##### Material for this exercise #####
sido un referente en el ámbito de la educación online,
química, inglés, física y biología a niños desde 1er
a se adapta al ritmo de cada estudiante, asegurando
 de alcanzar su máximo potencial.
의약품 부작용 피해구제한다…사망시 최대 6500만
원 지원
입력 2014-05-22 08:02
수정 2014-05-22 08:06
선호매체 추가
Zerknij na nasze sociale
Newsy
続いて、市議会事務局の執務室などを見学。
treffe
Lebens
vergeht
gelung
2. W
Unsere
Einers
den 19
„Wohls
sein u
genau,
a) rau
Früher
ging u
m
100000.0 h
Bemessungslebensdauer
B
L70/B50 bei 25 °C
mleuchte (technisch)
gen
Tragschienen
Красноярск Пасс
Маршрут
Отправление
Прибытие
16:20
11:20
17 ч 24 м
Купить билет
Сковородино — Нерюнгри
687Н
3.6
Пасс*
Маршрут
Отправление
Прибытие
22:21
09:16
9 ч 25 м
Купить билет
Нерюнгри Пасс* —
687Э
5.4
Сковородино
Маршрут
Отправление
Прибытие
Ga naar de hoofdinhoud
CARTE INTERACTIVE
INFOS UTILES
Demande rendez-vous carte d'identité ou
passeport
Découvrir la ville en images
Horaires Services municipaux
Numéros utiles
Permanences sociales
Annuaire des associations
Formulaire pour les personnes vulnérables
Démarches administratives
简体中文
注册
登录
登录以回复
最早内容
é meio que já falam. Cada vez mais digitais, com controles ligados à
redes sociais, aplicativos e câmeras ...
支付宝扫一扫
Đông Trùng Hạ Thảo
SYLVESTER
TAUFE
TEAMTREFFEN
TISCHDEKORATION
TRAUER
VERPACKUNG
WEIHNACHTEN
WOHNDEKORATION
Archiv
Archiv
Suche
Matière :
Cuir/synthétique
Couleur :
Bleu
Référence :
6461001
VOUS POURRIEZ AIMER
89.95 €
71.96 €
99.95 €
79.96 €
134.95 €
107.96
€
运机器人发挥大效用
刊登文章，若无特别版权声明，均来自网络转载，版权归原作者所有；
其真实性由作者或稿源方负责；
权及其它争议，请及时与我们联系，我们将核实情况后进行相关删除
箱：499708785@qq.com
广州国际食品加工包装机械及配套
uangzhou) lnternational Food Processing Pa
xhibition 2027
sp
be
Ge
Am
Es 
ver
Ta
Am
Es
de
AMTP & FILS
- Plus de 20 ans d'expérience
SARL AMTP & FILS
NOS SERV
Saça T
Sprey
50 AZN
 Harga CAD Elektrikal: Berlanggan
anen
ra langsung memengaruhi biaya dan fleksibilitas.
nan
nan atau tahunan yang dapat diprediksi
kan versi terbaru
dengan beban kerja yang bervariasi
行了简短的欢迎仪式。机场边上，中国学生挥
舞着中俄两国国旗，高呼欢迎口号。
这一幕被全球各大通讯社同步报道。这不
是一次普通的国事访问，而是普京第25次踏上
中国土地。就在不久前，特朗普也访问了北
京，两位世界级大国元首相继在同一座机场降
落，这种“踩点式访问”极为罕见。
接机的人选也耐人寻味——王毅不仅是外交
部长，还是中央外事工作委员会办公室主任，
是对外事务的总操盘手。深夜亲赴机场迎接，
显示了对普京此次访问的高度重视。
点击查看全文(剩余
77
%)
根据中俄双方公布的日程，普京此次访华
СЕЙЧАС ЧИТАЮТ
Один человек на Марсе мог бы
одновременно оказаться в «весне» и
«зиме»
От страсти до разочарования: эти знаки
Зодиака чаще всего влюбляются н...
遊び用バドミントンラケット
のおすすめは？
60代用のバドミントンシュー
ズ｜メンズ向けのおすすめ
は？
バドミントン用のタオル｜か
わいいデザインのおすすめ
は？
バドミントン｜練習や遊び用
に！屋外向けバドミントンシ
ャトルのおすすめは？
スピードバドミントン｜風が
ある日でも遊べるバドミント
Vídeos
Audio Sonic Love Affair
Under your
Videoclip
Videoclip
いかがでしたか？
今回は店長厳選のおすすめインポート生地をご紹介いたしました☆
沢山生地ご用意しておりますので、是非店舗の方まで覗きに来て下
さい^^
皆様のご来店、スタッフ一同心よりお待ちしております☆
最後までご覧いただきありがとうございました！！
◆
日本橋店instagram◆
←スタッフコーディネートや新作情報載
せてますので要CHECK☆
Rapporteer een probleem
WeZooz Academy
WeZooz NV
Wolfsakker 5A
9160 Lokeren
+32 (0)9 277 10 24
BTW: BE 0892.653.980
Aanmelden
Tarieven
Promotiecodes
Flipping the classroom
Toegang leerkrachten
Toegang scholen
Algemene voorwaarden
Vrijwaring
#####
- About this exercise:
Filter the lines above, keeping and copying those that contain "yang".

- Solution for this task:
nan atau tahunan yang dapat diprediksi
dengan beban kerja yang bervariasi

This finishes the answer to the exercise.